The first part of this PhD project aims at the implementation/enrichment of a new genomic data simulator based on coalescent algorithms that can consider realistic spatial models, in order to use it to make  demographic and historical inferences. Since modern simulation inference techniques require efficient algorithms, both in terms of computational execution speed and memory requirement, an important effort will be made on the choice and possible combinations of (1) storage and indexing method for ancestral recombination graphs, coalescence trees and simulated genomes (eg. Kelleher et al., 2016), (2) coalescent algorithms (exact "generation by generation", Leblois et al., 2009; with exponential time approximations , Hudson 1990), (3) recombination algorithms (exact ancestral recombination graph, Griffiths and Marjoram 1997, SMC approximation of Marjoram and Wall 2006), and (4) algorithms for calculating summary statistics (see part 2 below). The developed code will be constantly validated by unit tests and by comparison with analytical results and simulations from other less efficient programs such as IBDSim for the spatial aspects (Leblois et al., 2009) and msPrime for the genomic and recombination aspects (Kelleher et al., 2016). This part of the project aims to develop an autonomous software, open source, collaborative (Git) and developed in continuous integration. It will be built on the principles of programming based on the novelties of the C ++ 11/14 or even 17 standards, in order to produce a code that is readable, concise, and optimized to be easily modifiable and reusable by anyone. This part includes both algorithmic, software architecture and C ++ development, all tinged with optimization and parallelization.
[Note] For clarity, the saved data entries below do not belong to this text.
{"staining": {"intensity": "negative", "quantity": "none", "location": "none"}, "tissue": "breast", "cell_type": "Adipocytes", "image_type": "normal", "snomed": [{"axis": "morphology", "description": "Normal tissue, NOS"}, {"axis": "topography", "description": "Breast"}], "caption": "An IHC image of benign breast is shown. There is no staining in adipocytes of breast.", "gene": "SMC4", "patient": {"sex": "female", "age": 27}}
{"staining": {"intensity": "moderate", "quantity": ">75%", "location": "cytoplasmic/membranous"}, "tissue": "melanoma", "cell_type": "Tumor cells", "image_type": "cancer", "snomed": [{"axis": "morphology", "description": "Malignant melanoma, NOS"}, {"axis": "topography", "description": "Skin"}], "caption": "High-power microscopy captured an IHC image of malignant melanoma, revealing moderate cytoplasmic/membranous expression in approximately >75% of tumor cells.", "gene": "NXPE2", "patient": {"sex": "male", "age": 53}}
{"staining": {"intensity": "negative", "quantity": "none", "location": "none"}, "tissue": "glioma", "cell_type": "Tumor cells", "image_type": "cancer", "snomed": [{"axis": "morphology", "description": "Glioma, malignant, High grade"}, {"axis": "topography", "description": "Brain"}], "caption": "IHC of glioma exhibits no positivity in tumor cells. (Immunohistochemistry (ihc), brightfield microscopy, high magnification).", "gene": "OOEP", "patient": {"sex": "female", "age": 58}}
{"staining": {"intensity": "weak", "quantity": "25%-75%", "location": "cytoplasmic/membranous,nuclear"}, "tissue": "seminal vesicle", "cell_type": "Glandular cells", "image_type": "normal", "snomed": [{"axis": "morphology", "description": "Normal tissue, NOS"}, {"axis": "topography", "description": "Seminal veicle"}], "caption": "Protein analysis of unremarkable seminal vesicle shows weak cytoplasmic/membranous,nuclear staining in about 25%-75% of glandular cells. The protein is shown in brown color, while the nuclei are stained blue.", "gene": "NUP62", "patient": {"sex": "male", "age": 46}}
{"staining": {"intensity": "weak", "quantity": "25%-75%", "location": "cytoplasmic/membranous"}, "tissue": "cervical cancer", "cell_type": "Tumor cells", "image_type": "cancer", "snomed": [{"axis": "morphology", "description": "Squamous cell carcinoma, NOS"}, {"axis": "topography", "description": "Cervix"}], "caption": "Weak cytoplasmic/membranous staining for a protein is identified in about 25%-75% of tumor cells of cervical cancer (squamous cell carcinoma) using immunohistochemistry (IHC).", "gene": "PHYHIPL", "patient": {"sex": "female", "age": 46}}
The second part focuses on the adaptation, testing and comparison of new simulation-based inference methods in the context of spatial demographic models and genomic data. To date, we intend to test two approaches, each with their respective interests and limits: (1) the ABC-RF method, which is fast and can consider models with a large number of parameters. This method has already been tested and used since 2015, especially in our research teams; and (2) the very recently developed SL method, whose limits are therefore poorly known. We will test in particular a variant a priori less limited in number of parameters than that described in the publication Rousset et al. 2017. With the ultimate goal of producing and disseminating powerful, robust and easy-to-use data analysis methods, the PhD candidate will explore three main questions: (1) which summary statistics are most relevant to best summarize the information contained in the genomic data, what is the information provided by linkage disequilibrium over long DNA sequences and what parameters can be estimated from these statistics; (2) what improvement may provide the use of machine learning methods such as neural networks to reduce the number of summary statistics or to be directly used in simulation inference procedures (ABC and SL) without summary statistics computation; and (3) what are the statistical performances of the ABC-RF and SL methods as a function of the number of model parameters and their correlation levels, the number and types of summary statistics used, the use of neural networks and the type of question asked (i.e. estimation of different demographic parameters or model choice, see below). To answer these questions, the PhD candidate will develop a simulation test approach similar to that used in our previous publications (precision and robustness of the estimates, validity of confidence / credibility intervals and model choice procedures), completed by the analysis of real datasets to define realistic simulation conditions.